RESEARCH
New AAOS research shows robotic knee replacement triples patient satisfaction odds and carries no extra infection risk in hip surgery
27 Mar 2026

Robotic surgery has long promised better outcomes. Two new studies suggest it is finally delivering them.
Research presented at the 2026 American Academy of Orthopaedic Surgeons annual meeting in New Orleans found that patients who underwent robotic-assisted total knee replacement were 3.2 times more likely to report satisfaction a year later than those who had conventional surgery. Among patients under 75, satisfaction hit 93.5% in the robotic group versus 84.6% in the conventional one. Quality-of-life improvements followed the same pattern.
The second study tackled the concern that has slowed robotic adoption most: infection risk. Across nearly 32,000 total hip replacement cases, researchers found no meaningful difference in infection rates between robotic or navigated techniques and traditional surgery. Operative time ran about four minutes longer on average, but that gap had no effect on infection outcomes once clinical factors were weighed.

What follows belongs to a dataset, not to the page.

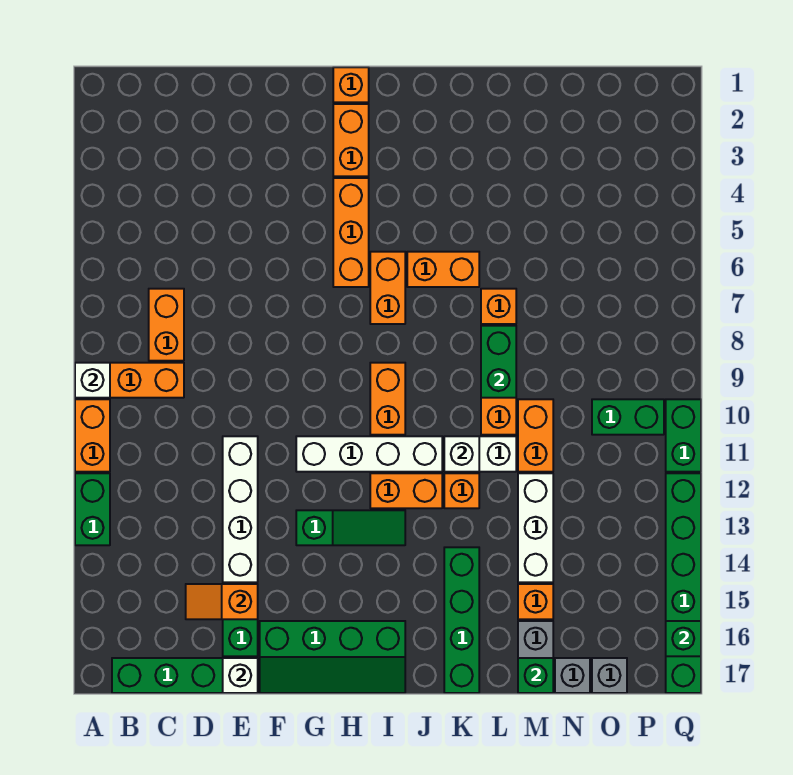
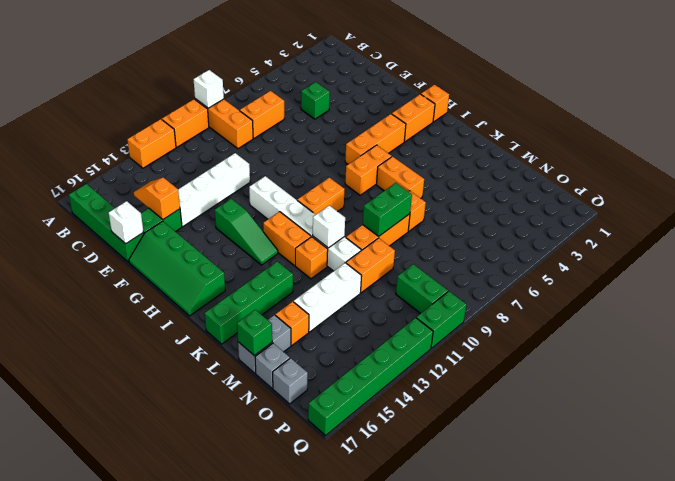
green 1x2 brick [75,473,110,545] -> orange 1x2 brick [127,119,176,168]
green 1x1 brick [666,621,701,656] -> green 1x1 brick moved to [301,82,330,119]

That combination of findings matters. Better patient experience and a clean safety record are exactly what hospital administrators and surgical teams need to hear before committing to expensive new technology. The case for robotic joint replacement, once largely theoretical, is now empirical.
The scale behind these numbers adds weight to the argument. Robotic-assisted total joint replacement volumes in the United States climbed more than 600% between 2015 and 2020. That kind of growth means the data reflects real-world conditions, not controlled trials with hand-picked patients. Researchers did caution that high-volume centers may post stronger results than institutions still early in their robotic programs, and that satisfaction data beyond one year remains limited.
Still, for any surgical team counseling a patient on their options, or any CFO staring down a capital budget, the signal from New Orleans is hard to ignore. Robots in the operating room are not just a novelty. They are becoming the standard against which conventional surgery gets measured.